===== DATA IN THIS EXERCISE =====
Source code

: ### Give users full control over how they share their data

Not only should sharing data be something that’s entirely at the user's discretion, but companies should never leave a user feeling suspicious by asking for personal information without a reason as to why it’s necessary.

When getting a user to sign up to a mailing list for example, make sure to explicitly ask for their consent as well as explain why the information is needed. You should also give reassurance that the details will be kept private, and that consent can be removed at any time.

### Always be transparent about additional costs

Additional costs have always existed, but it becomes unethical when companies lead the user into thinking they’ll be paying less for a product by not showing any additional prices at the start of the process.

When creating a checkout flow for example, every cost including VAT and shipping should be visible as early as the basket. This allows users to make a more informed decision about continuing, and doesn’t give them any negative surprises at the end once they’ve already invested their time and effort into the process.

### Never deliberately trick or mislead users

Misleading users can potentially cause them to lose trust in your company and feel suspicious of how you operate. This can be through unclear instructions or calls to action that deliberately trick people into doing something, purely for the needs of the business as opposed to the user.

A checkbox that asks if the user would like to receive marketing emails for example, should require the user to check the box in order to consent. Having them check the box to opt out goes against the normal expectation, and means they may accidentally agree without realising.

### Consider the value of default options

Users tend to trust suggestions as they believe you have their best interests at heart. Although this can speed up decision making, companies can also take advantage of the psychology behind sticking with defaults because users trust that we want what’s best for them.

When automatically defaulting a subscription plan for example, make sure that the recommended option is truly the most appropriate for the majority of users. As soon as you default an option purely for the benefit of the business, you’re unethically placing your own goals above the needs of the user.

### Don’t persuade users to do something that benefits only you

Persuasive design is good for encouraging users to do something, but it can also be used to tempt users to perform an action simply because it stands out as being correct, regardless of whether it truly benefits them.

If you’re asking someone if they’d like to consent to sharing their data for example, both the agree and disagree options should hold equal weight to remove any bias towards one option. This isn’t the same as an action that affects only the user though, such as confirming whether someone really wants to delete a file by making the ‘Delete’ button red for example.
=====
WORK REQUEST: Reproduce each entry above exactly, keeping every word.

EXPECTED ANSWER:
Source code

: ### Give users full control over how they share their data

Not only should sharing data be something that’s entirely at the user's discretion, but companies should never leave a user feeling suspicious by asking for personal information without a reason as to why it’s necessary.

When getting a user to sign up to a mailing list for example, make sure to explicitly ask for their consent as well as explain why the information is needed. You should also give reassurance that the details will be kept private, and that consent can be removed at any time.

### Always be transparent about additional costs

Additional costs have always existed, but it becomes unethical when companies lead the user into thinking they’ll be paying less for a product by not showing any additional prices at the start of the process.

When creating a checkout flow for example, every cost including VAT and shipping should be visible as early as the basket. This allows users to make a more informed decision about continuing, and doesn’t give them any negative surprises at the end once they’ve already invested their time and effort into the process.

### Never deliberately trick or mislead users

Misleading users can potentially cause them to lose trust in your company and feel suspicious of how you operate. This can be through unclear instructions or calls to action that deliberately trick people into doing something, purely for the needs of the business as opposed to the user.

A checkbox that asks if the user would like to receive marketing emails for example, should require the user to check the box in order to consent. Having them check the box to opt out goes against the normal expectation, and means they may accidentally agree without realising.

### Consider the value of default options

Users tend to trust suggestions as they believe you have their best interests at heart. Although this can speed up decision making, companies can also take advantage of the psychology behind sticking with defaults because users trust that we want what’s best for them.

When automatically defaulting a subscription plan for example, make sure that the recommended option is truly the most appropriate for the majority of users. As soon as you default an option purely for the benefit of the business, you’re unethically placing your own goals above the needs of the user.

### Don’t persuade users to do something that benefits only you

Persuasive design is good for encouraging users to do something, but it can also be used to tempt users to perform an action simply because it stands out as being correct, regardless of whether it truly benefits them.

If you’re asking someone if they’d like to consent to sharing their data for example, both the agree and disagree options should hold equal weight to remove any bias towards one option. This isn’t the same as an action that affects only the user though, such as confirming whether someone really wants to delete a file by making the ‘Delete’ button red for example.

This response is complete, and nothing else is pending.